Les chercheurs ont ensuite développé un modèle théorique qui capture les mouvements des filaments et reproduit les observations expérimentales. Les simulations basées sur ce modèle ont également révélé une région de l'espace des paramètres dans laquelle à la fois des structures ondulatoires et des traînées de fourmis émergent simultanément - et peuvent coexister de manière stable les unes avec les autres. « Cette émergence de la bistabilité indique que nous avons identifié une nouvelle phase de la matière, " dit Frey. Dans d'autres expériences de laboratoire, l'équipe était en effet capable de générer les deux états d'organisation à la fois. "C'est vraiment fascinant à regarder. Les ondes polarisées déferlent sur les traînées de fourmis et les anéantissent virtuellement, laissant derrière lui une sorte de moraine, qui sert à semer la formation d'une nouvelle traînée de fourmis. Le système présente donc une interaction très intéressante et dynamique entre les deux types de motifs, " dit Huber.
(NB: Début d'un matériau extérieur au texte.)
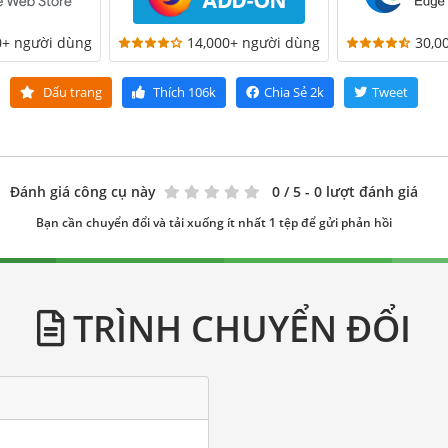
0+ người dùng
14,000+ người dùng
30,0
Dấu trang
Thích
106k
Chia Sẻ
2k
Tweet
Đánh giá công cụ này
0
/ 5 - 0 lượt đánh giá
Bạn cần chuyển đổi và tải xuống ít nhất 1 tệp để gửi phản hồi
TRÌNH CHUYỂN ĐỔI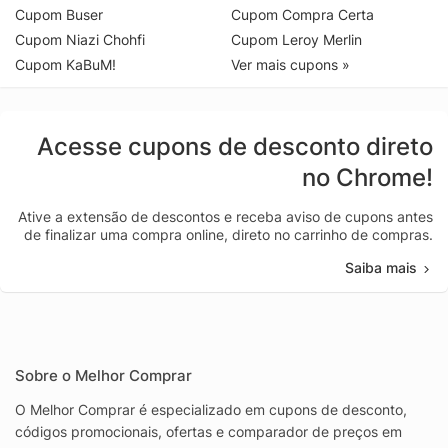
Cupom Buser
Cupom Compra Certa
Cupom Niazi Chohfi
Cupom Leroy Merlin
Cupom KaBuM!
Ver mais cupons »
Acesse cupons de desconto direto
no Chrome!
Ative a extensão de descontos e receba aviso de cupons antes
de finalizar uma compra online, direto no carrinho de compras.
Saiba mais
Sobre o Melhor Comprar
O Melhor Comprar é especializado em cupons de desconto,
códigos promocionais, ofertas e comparador de preços em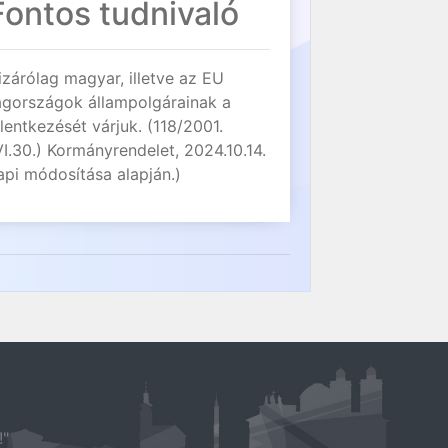
Fontos tudnivaló
izárólag magyar, illetve az EU
agországok állampolgárainak a
elentkezését várjuk. (118/2001.
VI.30.) Kormányrendelet, 2024.10.14.
api módosítása alapján.)
!"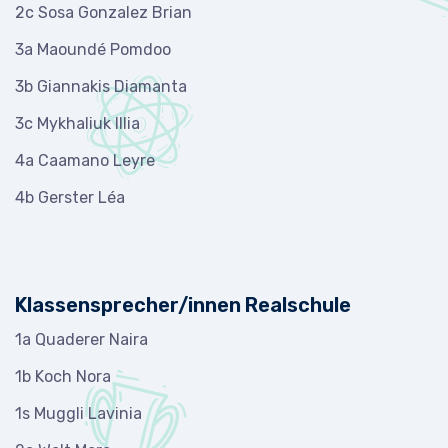
2c Sosa Gonzalez Brian
3a Maoundé Pomdoo
3b Giannakis Diamanta
3c Mykhaliuk Illia
4a Caamano Leyre
4b Gerster Léa
Klassensprecher/innen Realschule
1a Quaderer Naira
1b Koch Nora
1s Muggli Lavinia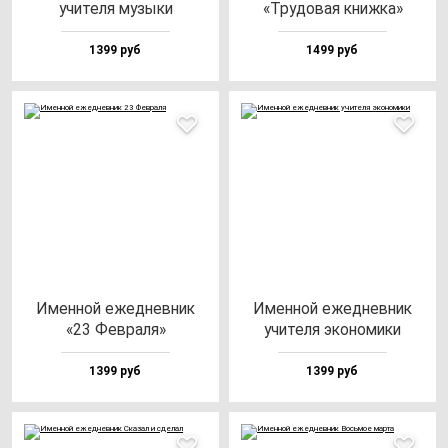
учи­те­ля му­зы­ки
«Тру­до­вая книж­ка»
1399 руб
1499 руб
Имен­ной ежед­нев­ник
Имен­ной ежед­нев­ник
«23 Фев­ра­ля»
учи­те­ля эко­но­ми­ки
1399 руб
1399 руб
Ces résultats indiquent que les systèmes de matière active ont une capacité unique à donner naissance à différentes sortes de modèles dynamiques dans des conditions de départ identiques. Selon les auteurs de l'étude, cette idée a des implications profondes pour divers domaines de recherche, et pourrait conduire à de nouvelles façons de comprendre les processus biologiques. "Cela incite à réfléchir à la façon dont un système biologique peut générer simultanément différents types d'ordres à l'aide d'un ensemble donné de composants, " conclut Huber.
Cet article sera publié en ligne par la revue Science jeudi, 28 juin, 2018.